Things have changed in the Professional Writing side of things too. It used to be that a lot of area employers would pay for for their employees to earn graduate degrees, so the Professional Writing emphasis was almost entirely made up of students who had real jobs that could be broadly described as “Professional Writing” and they were attending on the company’s dime. That’s changed a lot in recent years. In fact, with the economy as crappy as it is in Southeast Michigan, we now have many students in our MA in both the Teaching of Writing but especially the Professional Writing program who are attending (in part) to gain professional experience they hope will make them more employable.

These changes (among other things) are causing us now to reconsider the arrangement of our MA program, though that’s something that has taken years, and it will probably take us a few more. My point though is this: we have lots of students who have no intention of going onto a PhD program, and we have always had these students. We have always been an MA program that has mostly attracted students in Southeast Michigan and that has responded to those students’ local plans and needs.

2 thoughts on “On Vandenberg’s and Clary-Lemon’s “Advancing by Degree: Placing the MA in Writing Studies””

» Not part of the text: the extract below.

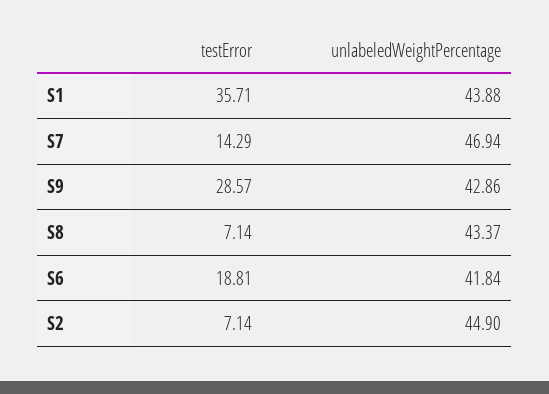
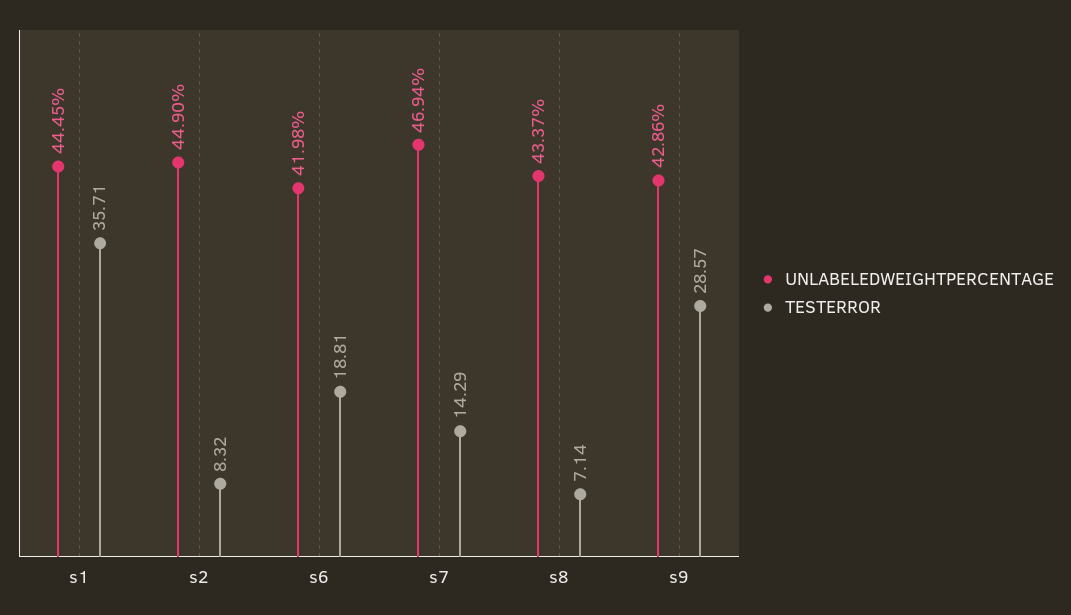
unlabeledWeightPercentage, S1: 43.88 -> 44.45
unlabeledWeightPercentage, S6: 41.84 -> 41.98
testError, S2: 7.14 -> 8.32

  1. I appreciate Vandenberg and Clary-Lemon selecting a handful of aspects from which to consider MA programs: “its demographic and curricular diversity, its responsiveness to local conditions, and its intra- and interdisciplinary flexibility” (265). I suppose its worth asking how and to what degree are we in heeding these conditions, especially as we press ahead with the revisions conversation. They make a solid case for how adaptive MA programs can be distinct from PhD programs because PhD programs bear a different kind of burden to prepare their candidates for general, disciplinary durability (i.e., graduates of PhD programs oftentimes do not remain local; the opposite is true for MA graduates).

    The way this article deals with “local conditions” left me wanting just a little bit more because it’s incredibility difficult to pin down. I mean, on the whole, I felt like their work helped clear up some of my thinking about MAs in Writing (Studies). But the focus on “local conditions” might refer to a host of different conditions. “Local” could mean anything from faculty specializations or department landscape all the way out to a scale of surrounding communities/scenes, anywhere from the Detroit Center to the music and arts workshare warehouse on the edge of campus. All of these “local” conditions turn out to be incredibly complex and varied. I wonder whether these are in some respects more challenging to sort through than widespread (i.e., published) sensibilities about disciplinarity.

  2. I think “local conditions” here means a combination of all of the things you mention, Derek, plus “gut feeling.” I think that we do or don’t do certain things based in part on the faculty we have, though we have made hires in the time I’ve been here to fill what was perceived as voids– I was hired that way, for example. We (some faculty more than me) have connections with employers who have hired our graduates and/or with our former students who have gone on from our program into more or less local jobs.

    But there is no really systematic way here to see how we are (or are not) responding to local conditions, and I don’t get the feeling that the case studies discussed in this article have any quantifiable system either. Of course, I’m not entirely sure what that system would look like, and I don’t really see how we could collect the data very carefully either.